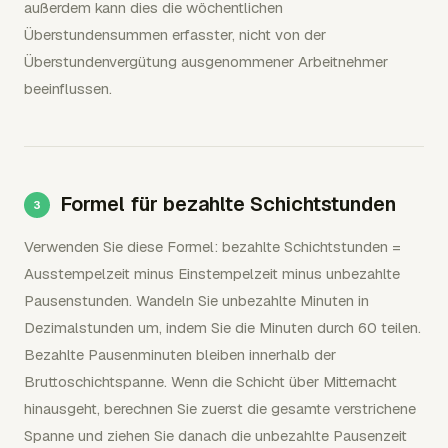
außerdem kann dies die wöchentlichen
Überstundensummen erfasster, nicht von der
Überstundenvergütung ausgenommener Arbeitnehmer
beeinflussen.
Formel für bezahlte Schichtstunden
Verwenden Sie diese Formel: bezahlte Schichtstunden =
Ausstempelzeit minus Einstempelzeit minus unbezahlte
Pausenstunden. Wandeln Sie unbezahlte Minuten in
Dezimalstunden um, indem Sie die Minuten durch 60 teilen.
Bezahlte Pausenminuten bleiben innerhalb der
Bruttoschichtspanne. Wenn die Schicht über Mitternacht
hinausgeht, berechnen Sie zuerst die gesamte verstrichene
Spanne und ziehen Sie danach die unbezahlte Pausenzeit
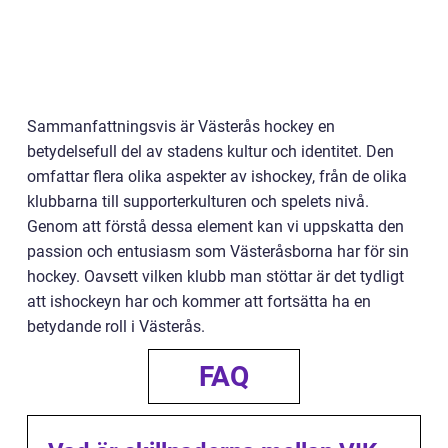
Sammanfattningsvis är Västerås hockey en
betydelsefull del av stadens kultur och identitet. Den
omfattar flera olika aspekter av ishockey, från de olika
klubbarna till supporterkulturen och spelets nivå.
Genom att förstå dessa element kan vi uppskatta den
passion och entusiasm som Västeråsborna har för sin
hockey. Oavsett vilken klubb man stöttar är det tydligt
att ishockeyn har och kommer att fortsätta ha en
betydande roll i Västerås.
FAQ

Brief:
Omit every picture, and please return the entries exactly from the first line through the line with "Ausstempelzeit minus Einstempelzeit", both included.

Your solution:
außerdem kann dies die wöchentlichen
Überstundensummen erfasster, nicht von der
Überstundenvergütung ausgenommener Arbeitnehmer
beeinflussen.
Formel für bezahlte Schichtstunden
Verwenden Sie diese Formel: bezahlte Schichtstunden =
Ausstempelzeit minus Einstempelzeit minus unbezahlte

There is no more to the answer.